• _TASK TO COMPLETE_
A line containing "Document page, 1754x1241 pixels." appears in the material below. Return exactly every line from the first through that one, and only those.

• _DATA SUPPLIED_
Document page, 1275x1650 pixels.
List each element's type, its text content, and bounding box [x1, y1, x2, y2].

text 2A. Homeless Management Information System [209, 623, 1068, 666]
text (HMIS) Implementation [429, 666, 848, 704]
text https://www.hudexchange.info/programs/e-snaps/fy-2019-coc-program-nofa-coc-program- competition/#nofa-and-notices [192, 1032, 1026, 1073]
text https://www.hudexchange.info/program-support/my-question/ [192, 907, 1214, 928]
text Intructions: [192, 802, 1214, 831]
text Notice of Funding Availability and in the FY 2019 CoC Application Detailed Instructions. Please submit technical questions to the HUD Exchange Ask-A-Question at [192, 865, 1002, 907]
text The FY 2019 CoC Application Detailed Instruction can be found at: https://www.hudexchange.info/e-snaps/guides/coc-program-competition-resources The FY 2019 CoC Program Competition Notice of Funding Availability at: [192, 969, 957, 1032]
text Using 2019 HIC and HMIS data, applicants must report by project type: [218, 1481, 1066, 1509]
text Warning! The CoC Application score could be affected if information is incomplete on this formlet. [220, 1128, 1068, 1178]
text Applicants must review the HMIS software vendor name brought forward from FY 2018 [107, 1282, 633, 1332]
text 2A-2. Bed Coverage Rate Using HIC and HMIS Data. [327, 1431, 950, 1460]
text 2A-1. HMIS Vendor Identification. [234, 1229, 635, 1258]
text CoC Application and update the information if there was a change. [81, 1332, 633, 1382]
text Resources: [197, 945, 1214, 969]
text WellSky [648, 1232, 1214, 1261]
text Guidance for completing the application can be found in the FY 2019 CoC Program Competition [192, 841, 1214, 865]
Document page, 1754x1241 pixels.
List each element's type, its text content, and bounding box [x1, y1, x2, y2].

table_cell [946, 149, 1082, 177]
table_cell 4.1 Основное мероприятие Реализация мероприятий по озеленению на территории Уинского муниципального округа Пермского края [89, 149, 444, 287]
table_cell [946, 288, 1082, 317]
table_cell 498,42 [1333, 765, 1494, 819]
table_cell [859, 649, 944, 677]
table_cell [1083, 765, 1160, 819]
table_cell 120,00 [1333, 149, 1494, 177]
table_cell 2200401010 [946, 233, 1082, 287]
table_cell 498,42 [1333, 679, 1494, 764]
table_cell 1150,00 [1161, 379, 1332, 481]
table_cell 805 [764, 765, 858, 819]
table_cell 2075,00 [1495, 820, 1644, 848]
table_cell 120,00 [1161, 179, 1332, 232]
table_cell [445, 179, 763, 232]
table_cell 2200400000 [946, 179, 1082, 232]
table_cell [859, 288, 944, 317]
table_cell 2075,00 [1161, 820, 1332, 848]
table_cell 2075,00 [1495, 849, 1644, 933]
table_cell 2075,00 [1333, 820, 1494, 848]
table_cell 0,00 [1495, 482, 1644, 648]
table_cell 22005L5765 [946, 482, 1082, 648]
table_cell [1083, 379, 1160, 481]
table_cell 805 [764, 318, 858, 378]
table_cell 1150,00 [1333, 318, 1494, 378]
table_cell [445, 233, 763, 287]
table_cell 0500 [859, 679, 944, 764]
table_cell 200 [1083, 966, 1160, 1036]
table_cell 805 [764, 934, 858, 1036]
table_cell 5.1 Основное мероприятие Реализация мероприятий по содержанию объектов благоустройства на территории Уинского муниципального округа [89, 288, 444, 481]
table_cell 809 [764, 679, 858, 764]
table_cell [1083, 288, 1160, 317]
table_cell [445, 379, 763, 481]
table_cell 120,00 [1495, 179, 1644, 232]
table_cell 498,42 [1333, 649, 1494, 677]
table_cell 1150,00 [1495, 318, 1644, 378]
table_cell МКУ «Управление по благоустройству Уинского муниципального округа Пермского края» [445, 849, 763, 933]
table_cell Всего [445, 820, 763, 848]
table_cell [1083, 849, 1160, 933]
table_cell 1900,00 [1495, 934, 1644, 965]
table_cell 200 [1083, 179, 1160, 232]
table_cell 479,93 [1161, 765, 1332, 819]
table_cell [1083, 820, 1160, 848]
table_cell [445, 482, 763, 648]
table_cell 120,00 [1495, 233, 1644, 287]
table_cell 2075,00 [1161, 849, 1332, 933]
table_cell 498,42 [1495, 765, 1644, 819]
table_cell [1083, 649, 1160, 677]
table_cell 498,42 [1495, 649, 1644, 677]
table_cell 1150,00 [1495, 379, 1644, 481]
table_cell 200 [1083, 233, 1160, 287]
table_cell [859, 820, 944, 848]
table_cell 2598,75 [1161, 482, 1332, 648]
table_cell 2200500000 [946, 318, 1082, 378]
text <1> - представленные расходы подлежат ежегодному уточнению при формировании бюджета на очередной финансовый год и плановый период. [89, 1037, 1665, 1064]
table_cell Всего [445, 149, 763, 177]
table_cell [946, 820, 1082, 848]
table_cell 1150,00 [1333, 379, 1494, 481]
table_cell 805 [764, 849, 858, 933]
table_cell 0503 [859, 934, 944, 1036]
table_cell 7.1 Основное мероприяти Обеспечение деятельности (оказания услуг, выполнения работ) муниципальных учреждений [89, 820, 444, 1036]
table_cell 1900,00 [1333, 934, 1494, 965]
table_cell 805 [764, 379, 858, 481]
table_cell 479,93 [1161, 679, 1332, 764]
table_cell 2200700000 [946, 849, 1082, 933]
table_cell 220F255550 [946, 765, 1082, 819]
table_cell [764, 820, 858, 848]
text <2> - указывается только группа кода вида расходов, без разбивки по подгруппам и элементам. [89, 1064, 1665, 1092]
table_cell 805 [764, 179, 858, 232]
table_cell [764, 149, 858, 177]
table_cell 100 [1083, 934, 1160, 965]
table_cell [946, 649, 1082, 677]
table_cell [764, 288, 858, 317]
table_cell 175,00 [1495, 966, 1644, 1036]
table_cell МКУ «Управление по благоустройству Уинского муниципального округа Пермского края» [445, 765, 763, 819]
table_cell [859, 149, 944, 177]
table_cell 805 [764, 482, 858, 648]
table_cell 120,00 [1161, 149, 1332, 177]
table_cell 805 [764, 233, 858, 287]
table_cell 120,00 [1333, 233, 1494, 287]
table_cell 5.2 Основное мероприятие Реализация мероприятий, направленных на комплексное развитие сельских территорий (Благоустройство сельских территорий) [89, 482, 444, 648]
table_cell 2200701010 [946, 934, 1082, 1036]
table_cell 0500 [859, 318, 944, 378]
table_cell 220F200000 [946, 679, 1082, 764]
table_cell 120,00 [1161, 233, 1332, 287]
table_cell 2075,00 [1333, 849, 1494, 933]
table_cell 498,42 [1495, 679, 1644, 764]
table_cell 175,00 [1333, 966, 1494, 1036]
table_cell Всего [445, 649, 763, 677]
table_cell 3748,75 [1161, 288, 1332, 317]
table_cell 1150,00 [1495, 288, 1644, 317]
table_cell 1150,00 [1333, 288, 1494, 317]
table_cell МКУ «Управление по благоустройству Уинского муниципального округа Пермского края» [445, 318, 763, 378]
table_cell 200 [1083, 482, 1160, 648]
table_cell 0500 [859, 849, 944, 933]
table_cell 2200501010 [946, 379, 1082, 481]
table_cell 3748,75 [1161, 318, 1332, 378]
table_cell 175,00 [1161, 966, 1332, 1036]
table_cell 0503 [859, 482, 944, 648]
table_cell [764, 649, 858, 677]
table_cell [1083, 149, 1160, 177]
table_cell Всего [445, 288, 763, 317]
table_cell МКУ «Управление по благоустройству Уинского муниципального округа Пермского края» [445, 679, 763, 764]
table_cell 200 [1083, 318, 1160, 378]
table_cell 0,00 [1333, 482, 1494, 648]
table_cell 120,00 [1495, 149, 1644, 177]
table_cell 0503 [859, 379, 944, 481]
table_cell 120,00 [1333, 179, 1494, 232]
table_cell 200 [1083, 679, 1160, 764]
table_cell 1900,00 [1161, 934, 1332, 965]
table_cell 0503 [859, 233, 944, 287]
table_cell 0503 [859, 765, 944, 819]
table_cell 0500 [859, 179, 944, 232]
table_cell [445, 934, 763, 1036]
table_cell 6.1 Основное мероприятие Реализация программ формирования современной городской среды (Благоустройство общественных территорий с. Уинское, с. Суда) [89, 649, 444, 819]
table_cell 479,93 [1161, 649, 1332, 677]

• _REPLY TO THE EXERCISE_
Document page, 1275x1650 pixels.
List each element's type, its text content, and bounding box [x1, y1, x2, y2].

text 2A. Homeless Management Information System [209, 623, 1068, 666]
text (HMIS) Implementation [429, 666, 848, 704]
text https://www.hudexchange.info/programs/e-snaps/fy-2019-coc-program-nofa-coc-program- competition/#nofa-and-notices [192, 1032, 1026, 1073]
text https://www.hudexchange.info/program-support/my-question/ [192, 907, 1214, 928]
text Intructions: [192, 802, 1214, 831]
text Notice of Funding Availability and in the FY 2019 CoC Application Detailed Instructions. Please submit technical questions to the HUD Exchange Ask-A-Question at [192, 865, 1002, 907]
text The FY 2019 CoC Application Detailed Instruction can be found at: https://www.hudexchange.info/e-snaps/guides/coc-program-competition-resources The FY 2019 CoC Program Competition Notice of Funding Availability at: [192, 969, 957, 1032]
text Using 2019 HIC and HMIS data, applicants must report by project type: [218, 1481, 1066, 1509]
text Warning! The CoC Application score could be affected if information is incomplete on this formlet. [220, 1128, 1068, 1178]
text Applicants must review the HMIS software vendor name brought forward from FY 2018 [107, 1282, 633, 1332]
text 2A-2. Bed Coverage Rate Using HIC and HMIS Data. [327, 1431, 950, 1460]
text 2A-1. HMIS Vendor Identification. [234, 1229, 635, 1258]
text CoC Application and update the information if there was a change. [81, 1332, 633, 1382]
text Resources: [197, 945, 1214, 969]
text WellSky [648, 1232, 1214, 1261]
text Guidance for completing the application can be found in the FY 2019 CoC Program Competition [192, 841, 1214, 865]
Document page, 1754x1241 pixels.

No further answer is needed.